■ Your objective:
Count the lines below that contain the string "qSketchRegion", and give only the number.

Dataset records

»»

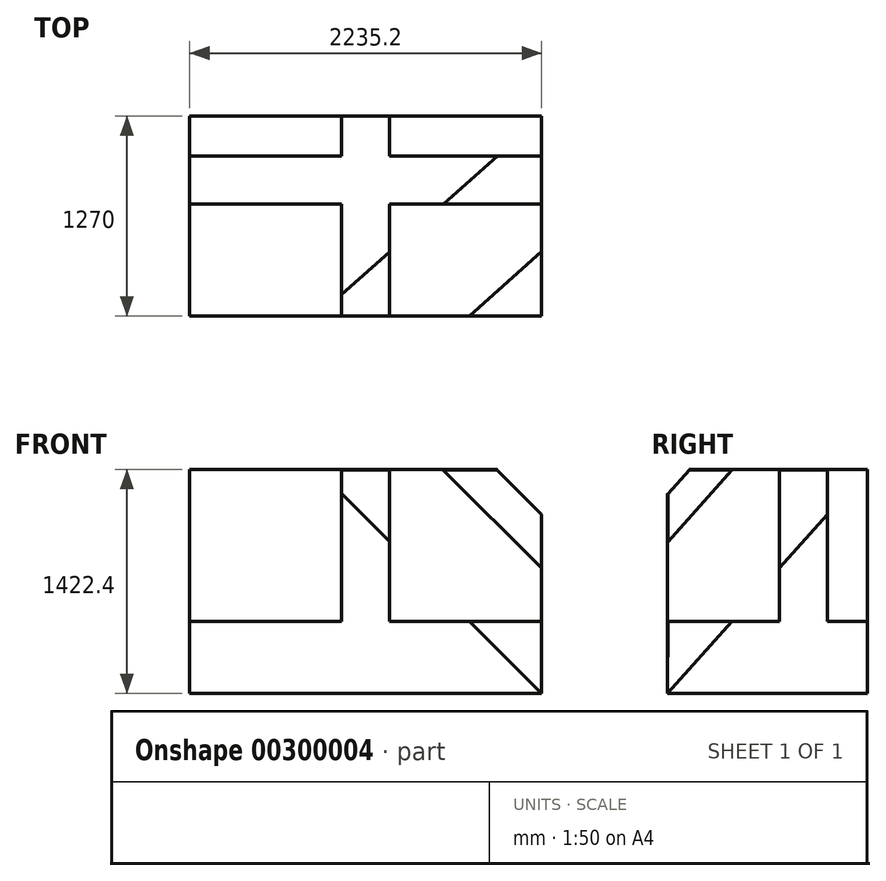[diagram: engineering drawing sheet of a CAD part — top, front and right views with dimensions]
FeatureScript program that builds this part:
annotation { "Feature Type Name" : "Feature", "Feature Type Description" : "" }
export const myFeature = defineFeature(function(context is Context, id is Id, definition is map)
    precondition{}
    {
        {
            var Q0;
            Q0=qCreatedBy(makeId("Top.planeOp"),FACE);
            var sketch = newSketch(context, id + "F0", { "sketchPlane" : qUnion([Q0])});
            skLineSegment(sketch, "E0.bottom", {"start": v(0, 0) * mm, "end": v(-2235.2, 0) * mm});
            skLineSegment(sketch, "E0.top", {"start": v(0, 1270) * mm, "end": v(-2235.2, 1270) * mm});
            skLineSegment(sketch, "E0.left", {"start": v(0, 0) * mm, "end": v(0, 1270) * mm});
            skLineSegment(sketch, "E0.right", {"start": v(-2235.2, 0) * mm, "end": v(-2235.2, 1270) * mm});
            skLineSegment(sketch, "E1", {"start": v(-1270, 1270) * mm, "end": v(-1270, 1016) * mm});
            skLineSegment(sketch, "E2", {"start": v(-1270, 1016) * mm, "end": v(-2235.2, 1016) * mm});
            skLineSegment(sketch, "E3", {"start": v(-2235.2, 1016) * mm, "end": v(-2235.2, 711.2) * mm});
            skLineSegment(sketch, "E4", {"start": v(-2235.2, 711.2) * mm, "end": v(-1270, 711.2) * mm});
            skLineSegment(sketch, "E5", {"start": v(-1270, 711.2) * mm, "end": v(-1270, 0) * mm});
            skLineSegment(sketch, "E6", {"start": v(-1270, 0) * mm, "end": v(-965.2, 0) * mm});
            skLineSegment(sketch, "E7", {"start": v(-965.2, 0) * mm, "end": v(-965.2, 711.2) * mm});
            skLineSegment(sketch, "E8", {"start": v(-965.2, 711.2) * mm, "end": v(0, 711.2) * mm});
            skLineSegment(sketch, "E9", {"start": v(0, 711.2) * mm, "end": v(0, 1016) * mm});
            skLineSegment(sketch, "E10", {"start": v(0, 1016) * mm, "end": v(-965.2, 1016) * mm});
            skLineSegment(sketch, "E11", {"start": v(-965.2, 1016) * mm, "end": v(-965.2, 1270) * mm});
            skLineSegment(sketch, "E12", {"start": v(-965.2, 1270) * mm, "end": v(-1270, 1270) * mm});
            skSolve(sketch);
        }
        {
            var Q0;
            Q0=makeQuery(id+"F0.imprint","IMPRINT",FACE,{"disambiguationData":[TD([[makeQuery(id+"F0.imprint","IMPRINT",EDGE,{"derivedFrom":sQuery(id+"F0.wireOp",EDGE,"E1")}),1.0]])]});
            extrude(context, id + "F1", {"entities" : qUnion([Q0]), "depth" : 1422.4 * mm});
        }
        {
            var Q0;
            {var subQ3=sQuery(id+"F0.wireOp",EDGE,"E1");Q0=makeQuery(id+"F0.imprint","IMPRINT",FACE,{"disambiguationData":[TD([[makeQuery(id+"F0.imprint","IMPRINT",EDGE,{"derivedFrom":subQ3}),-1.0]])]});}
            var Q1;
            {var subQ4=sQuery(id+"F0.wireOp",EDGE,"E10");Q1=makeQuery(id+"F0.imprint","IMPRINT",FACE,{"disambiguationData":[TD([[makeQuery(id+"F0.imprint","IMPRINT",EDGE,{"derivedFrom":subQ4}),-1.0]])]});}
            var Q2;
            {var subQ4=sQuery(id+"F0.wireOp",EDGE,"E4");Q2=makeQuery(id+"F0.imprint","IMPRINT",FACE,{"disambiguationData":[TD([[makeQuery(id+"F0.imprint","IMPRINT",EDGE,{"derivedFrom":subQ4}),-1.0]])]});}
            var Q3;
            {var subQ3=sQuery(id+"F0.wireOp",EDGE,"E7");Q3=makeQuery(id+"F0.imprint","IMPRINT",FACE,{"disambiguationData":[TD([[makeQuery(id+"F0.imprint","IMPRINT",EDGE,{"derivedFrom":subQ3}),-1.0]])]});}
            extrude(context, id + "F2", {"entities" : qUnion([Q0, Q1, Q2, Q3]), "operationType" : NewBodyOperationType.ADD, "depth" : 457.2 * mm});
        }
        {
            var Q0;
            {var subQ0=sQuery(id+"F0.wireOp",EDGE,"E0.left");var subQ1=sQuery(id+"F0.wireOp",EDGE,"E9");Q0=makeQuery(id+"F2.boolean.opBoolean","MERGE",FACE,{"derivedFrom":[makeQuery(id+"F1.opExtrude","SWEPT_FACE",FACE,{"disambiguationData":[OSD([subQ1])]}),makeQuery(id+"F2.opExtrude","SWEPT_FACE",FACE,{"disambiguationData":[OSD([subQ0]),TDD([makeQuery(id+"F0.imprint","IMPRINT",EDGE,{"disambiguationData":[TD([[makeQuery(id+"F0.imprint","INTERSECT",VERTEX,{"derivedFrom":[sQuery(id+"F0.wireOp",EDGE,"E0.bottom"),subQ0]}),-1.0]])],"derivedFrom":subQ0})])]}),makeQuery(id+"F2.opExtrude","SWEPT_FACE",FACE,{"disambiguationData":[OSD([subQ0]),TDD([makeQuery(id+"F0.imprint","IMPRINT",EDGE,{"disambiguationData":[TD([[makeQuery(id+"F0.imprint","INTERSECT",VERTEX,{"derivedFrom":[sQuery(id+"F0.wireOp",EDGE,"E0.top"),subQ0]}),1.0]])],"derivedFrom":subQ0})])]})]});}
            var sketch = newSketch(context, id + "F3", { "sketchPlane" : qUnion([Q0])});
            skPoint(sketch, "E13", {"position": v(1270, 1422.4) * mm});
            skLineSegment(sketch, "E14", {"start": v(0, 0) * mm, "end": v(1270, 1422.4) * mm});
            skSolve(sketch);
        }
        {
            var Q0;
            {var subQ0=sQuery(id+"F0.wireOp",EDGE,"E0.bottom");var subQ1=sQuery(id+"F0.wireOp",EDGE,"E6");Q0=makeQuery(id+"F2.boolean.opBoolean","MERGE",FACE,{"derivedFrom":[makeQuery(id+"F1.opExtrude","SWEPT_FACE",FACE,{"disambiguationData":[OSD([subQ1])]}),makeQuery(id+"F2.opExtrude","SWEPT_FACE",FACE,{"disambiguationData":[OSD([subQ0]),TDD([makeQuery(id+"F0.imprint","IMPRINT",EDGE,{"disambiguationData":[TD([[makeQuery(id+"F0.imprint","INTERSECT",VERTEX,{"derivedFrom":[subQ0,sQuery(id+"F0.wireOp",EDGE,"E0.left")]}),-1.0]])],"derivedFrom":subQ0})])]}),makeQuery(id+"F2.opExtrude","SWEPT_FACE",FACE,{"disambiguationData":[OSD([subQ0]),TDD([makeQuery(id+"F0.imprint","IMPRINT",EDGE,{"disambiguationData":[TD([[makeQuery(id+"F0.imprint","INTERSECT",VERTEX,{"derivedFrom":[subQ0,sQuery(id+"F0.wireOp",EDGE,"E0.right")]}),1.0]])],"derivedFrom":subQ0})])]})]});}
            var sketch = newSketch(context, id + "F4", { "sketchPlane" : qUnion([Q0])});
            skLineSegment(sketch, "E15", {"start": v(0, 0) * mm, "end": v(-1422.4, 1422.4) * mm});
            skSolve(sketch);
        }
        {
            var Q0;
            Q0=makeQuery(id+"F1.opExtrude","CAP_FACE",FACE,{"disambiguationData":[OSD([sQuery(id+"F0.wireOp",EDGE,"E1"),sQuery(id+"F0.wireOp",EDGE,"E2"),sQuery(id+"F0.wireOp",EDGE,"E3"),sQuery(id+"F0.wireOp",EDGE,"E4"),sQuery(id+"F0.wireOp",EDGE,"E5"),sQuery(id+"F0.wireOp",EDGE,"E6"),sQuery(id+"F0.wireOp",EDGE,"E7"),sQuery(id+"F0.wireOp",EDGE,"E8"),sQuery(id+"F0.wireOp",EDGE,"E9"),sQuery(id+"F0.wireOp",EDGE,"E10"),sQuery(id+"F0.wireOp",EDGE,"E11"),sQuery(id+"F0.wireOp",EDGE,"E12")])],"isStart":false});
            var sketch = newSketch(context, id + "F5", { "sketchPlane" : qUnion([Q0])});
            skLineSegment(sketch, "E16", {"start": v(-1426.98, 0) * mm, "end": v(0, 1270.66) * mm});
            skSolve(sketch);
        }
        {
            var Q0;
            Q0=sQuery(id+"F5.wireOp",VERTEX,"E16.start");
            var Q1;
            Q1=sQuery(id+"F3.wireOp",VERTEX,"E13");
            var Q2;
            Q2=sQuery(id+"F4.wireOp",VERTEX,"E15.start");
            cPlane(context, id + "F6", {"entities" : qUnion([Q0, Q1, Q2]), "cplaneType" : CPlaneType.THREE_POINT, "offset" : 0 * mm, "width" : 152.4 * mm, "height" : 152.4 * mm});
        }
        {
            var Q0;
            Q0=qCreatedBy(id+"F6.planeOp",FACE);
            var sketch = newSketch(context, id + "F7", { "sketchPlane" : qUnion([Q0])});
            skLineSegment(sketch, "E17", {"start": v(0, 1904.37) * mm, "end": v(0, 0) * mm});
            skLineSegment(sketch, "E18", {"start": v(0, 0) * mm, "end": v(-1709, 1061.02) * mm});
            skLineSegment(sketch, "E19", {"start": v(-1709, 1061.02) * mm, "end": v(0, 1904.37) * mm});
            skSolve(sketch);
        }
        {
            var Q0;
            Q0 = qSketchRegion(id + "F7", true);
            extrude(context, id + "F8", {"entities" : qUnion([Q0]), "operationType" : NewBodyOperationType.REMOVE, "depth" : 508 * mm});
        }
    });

««
»»

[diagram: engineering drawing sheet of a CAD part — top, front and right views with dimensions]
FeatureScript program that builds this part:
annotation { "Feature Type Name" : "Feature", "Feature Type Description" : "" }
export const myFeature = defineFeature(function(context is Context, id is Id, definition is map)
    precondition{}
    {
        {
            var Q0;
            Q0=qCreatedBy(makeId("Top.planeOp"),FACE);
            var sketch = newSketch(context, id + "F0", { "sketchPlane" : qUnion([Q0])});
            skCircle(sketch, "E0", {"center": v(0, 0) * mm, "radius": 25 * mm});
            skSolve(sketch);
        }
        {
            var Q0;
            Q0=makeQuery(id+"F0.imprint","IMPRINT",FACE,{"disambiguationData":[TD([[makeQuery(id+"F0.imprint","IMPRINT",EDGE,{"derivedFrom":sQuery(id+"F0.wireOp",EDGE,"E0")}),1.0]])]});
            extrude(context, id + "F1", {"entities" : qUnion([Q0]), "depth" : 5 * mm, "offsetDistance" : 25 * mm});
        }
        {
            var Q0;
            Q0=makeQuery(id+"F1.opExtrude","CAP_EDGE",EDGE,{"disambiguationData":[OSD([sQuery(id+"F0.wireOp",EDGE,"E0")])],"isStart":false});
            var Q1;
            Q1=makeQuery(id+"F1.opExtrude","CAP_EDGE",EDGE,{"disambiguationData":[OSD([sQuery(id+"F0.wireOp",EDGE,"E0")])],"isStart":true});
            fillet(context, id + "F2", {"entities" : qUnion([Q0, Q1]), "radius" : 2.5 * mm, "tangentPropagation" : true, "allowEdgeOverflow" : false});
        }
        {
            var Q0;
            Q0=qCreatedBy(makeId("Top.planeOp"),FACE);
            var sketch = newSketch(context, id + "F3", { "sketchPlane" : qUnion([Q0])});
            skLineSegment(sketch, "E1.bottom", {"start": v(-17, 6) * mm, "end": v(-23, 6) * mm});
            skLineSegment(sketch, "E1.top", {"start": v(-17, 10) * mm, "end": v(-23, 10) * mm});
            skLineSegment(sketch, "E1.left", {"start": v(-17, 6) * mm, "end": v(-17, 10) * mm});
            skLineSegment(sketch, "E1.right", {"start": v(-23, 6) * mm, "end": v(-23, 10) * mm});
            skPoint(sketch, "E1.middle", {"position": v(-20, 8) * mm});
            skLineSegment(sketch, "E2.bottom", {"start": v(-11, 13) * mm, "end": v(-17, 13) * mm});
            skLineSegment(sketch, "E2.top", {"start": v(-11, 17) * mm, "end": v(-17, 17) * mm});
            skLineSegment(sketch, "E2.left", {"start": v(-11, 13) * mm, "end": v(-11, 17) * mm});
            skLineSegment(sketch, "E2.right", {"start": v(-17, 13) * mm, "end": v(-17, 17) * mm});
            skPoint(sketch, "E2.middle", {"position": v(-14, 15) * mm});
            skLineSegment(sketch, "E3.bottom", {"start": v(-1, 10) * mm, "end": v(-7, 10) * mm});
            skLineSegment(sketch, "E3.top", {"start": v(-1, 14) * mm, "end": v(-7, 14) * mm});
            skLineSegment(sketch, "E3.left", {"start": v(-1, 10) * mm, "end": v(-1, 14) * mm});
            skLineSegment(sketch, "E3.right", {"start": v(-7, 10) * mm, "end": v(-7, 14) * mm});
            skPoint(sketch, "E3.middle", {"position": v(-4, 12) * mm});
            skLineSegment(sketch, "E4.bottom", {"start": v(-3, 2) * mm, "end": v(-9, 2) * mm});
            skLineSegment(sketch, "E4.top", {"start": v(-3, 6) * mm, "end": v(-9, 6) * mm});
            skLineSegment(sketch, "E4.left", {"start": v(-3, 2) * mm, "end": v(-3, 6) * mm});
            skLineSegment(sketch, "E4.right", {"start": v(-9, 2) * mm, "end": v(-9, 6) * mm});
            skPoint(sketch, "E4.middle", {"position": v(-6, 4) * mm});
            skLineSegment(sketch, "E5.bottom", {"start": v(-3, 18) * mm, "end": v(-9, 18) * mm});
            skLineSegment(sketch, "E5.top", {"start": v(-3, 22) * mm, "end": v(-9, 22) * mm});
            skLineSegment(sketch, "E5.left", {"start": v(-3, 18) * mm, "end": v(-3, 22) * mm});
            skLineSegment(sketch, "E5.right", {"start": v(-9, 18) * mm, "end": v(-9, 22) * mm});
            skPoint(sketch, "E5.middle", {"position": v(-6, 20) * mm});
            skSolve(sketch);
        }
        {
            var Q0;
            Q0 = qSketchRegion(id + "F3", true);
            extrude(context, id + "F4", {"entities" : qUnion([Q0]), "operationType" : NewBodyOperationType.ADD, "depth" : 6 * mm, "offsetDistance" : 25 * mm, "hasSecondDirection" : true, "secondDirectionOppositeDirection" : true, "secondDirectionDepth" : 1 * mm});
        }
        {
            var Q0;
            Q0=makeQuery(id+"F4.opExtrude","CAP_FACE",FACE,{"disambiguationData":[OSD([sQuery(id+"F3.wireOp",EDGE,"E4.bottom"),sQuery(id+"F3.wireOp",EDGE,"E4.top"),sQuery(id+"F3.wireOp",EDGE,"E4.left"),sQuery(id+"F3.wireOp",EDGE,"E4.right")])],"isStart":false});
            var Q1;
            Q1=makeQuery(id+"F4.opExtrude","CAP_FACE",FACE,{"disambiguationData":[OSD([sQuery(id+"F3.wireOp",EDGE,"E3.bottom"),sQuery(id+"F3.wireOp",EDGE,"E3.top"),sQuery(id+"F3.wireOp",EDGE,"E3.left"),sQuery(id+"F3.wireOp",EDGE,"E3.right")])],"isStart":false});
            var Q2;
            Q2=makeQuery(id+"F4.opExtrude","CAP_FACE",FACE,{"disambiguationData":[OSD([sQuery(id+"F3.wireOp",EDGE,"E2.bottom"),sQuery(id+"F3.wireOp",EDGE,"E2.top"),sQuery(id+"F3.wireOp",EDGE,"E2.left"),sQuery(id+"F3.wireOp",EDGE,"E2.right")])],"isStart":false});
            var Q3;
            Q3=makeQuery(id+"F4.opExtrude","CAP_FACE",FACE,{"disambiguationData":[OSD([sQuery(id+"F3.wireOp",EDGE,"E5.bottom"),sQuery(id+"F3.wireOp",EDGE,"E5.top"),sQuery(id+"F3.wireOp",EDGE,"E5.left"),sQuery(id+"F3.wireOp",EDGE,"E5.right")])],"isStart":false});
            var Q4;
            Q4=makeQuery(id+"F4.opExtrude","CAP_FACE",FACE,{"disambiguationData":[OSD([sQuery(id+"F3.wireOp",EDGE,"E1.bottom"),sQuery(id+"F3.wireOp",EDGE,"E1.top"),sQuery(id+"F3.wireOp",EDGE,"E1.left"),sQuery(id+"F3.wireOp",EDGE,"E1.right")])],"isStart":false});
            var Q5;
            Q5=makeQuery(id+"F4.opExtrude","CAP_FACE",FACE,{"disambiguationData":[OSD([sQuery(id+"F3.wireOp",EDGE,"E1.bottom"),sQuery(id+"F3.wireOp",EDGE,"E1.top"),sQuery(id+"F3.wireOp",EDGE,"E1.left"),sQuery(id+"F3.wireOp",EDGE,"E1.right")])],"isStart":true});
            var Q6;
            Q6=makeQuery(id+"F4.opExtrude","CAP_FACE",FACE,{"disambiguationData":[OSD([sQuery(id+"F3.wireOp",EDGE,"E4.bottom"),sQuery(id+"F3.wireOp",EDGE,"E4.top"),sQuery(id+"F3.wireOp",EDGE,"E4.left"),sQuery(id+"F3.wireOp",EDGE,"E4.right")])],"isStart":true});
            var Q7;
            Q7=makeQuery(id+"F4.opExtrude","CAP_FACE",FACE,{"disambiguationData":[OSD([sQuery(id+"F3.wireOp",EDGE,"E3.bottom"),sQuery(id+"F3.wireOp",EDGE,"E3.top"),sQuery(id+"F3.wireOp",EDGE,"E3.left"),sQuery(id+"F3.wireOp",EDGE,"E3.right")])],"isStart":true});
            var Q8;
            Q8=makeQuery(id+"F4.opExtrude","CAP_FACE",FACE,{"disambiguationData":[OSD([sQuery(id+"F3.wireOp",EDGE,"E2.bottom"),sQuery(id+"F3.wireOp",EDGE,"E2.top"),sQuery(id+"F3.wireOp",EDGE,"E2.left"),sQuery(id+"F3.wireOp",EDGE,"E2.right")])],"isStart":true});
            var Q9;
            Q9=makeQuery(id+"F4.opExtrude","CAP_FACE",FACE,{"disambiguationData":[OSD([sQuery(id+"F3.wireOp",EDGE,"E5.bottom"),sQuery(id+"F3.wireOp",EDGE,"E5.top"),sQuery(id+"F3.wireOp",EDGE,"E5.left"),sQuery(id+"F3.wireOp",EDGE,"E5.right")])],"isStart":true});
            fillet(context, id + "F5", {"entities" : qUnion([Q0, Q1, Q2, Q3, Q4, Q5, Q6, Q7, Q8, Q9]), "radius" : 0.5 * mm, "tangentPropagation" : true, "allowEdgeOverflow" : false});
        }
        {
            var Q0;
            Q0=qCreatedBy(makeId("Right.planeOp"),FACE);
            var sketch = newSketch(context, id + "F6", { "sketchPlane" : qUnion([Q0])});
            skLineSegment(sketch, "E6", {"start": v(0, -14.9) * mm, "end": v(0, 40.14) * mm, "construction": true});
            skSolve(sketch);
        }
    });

««

■ The output:
2